Introducing the Lightcatcher’s Newest Docents

A group of museum docents after training in preparation for touring the Philip McCracken exhibition in the spring 2016.

A group of museum docents after training in preparation for touring the Philip McCracken exhibition in the spring 2016.

If you’ve visited the museum recently you’ve probably noticed some new faces leading gallery tours.  In November seven trainees joined the docent ranks and are eager to share information, ask and answer questions, and provide insights into Lightcatcher exhibitions. These accomplished docents come from diverse backgrounds and careers, from teaching to neuroscience to design work, but the one common interest that drew them was their love of art. Learn a little more about our newest docents:

Phyllis Self says she became a docent to become more deeply involved with the museum and to broaden her understanding of art. Since moving here in 1988 she has assumed many civic roles including chairing the task force for restoring the Mount Baker Theatre together with her husband and serving as a Whatcom Community College trustee and chairing its foundation. She is currently on numerous non-profit boards in the community. Phyllis is an accomplished pastel landscape artist, and she recently received the Mayor’s Arts Award.

Antonella Antonini, PhD, is a retired neuroscientist who worked at the University of Pisa and the University of Verona before coming to the US. At the University of California’s San Francisco Center for Integrative Neuroscience she continued her research until 2003 when she and her husband retired to Bellingham. She has pursued her passion for the arts by completing a Bachelor of Art in Art History at Western Washington University and volunteering at the Western Gallery. For years Antonella has practiced Nui-do, traditional Japanese silk embroidery, and studied pietra dura mosaic techniques in Florence, Italy.

David Verwolf’s life career was as Principal/Owner of a design firm in Chicago, followed by ten years of service as a hospital chaplain. After van-camping in Europe for three years, he and his wife settled in Bellingham a year ago. A partner in a winery on Bainbridge Island, he enjoys photography, kayaking, and gardening. David explains why he became a docent: “It’s the best way I know to keep in regular contact with art, to research artists and art movements, to learn and more deeply understand art, and to interface with museum guests on the topic.”

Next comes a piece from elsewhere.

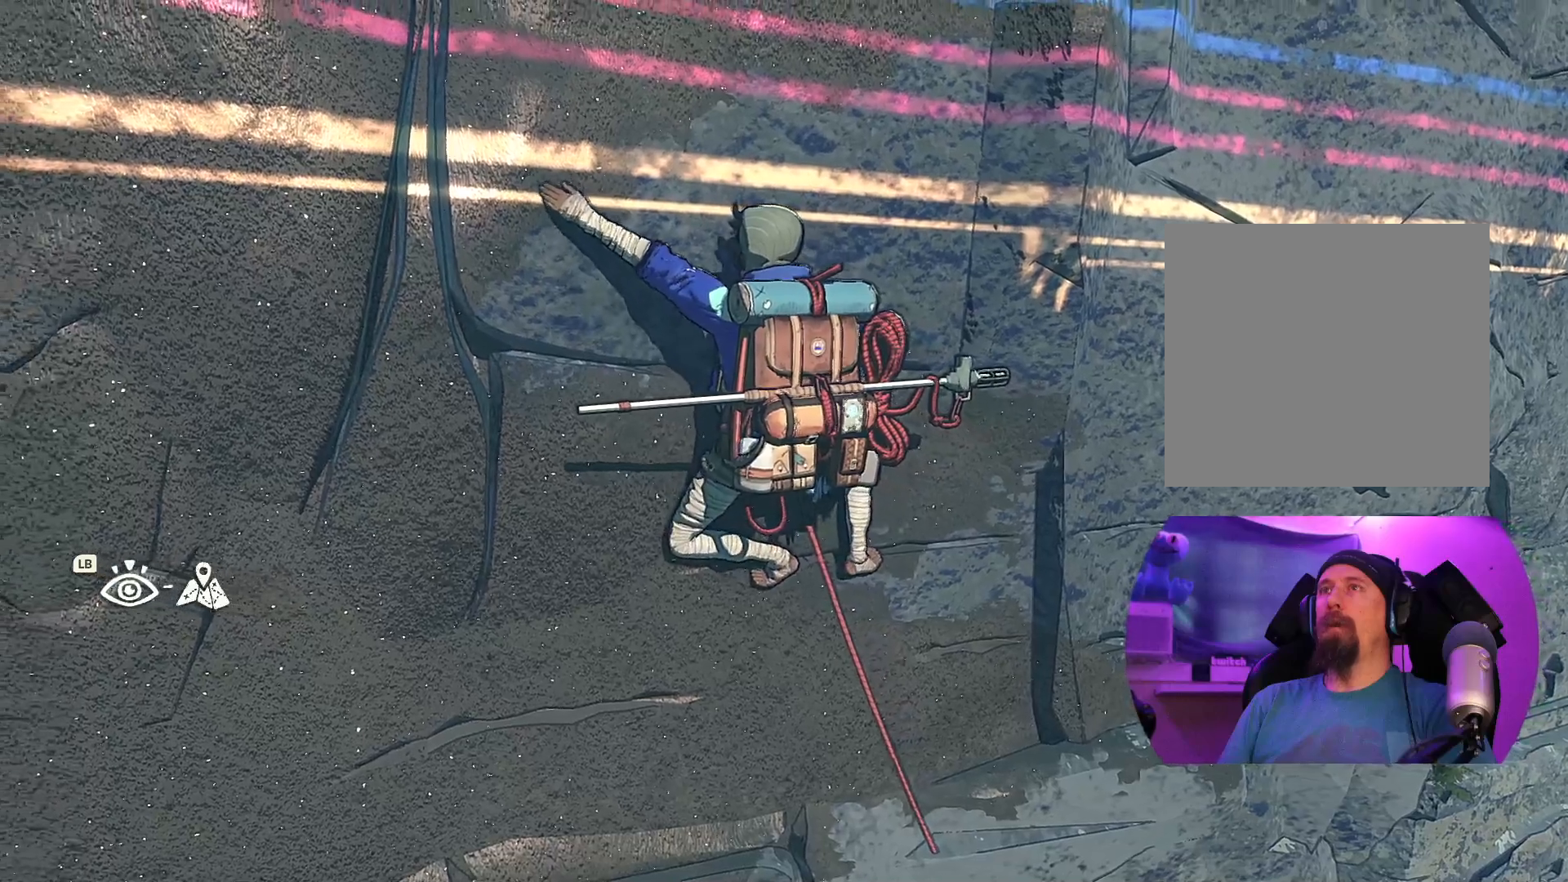
{"buttons": [], "left_stick": "down", "right_stick": "center", "events": [[134, "left_stick", "center"], [184, "left_stick", "down-left"], [400, "left_stick", "down"]]}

Mark Holzband, formerly a high school English and Journalism teacher in Hollywood, California, retired to Bellingham ten years ago. He loves to travel, look at pictures, read good books, listen to serious music, and share those interests with others. “Becoming a docent seems a good fit,” he says.

Grace Shaffner is from Omaha, but has spent much of her adult life living in various US cities, and England.  In Los Altos, California, she was a docent for the school district. In 2004 she and her husband, an author, arrived in Bellingham for his book reading at Village Books. They both loved the area and soon after moved here. Grace met a neighbor, a current docent, who encouraged her to get involved with our program.

Maria Krzysiek was a district art teacher in Chicago, Illinois, then moved to California to teach before relocating in Bellingham in 2013. She is currently teaching and coaching in the Burlington-Edison School District. Textile arts, mixed media, oil painting, and tennis are her special interests. “As a kid, and later as an art teacher, I was always fascinated by the docents giving tours at the Art Institute of Chicago and thought one day I’d like to become one—maybe in retirement, but obviously I’ve acted much sooner on that,” she says.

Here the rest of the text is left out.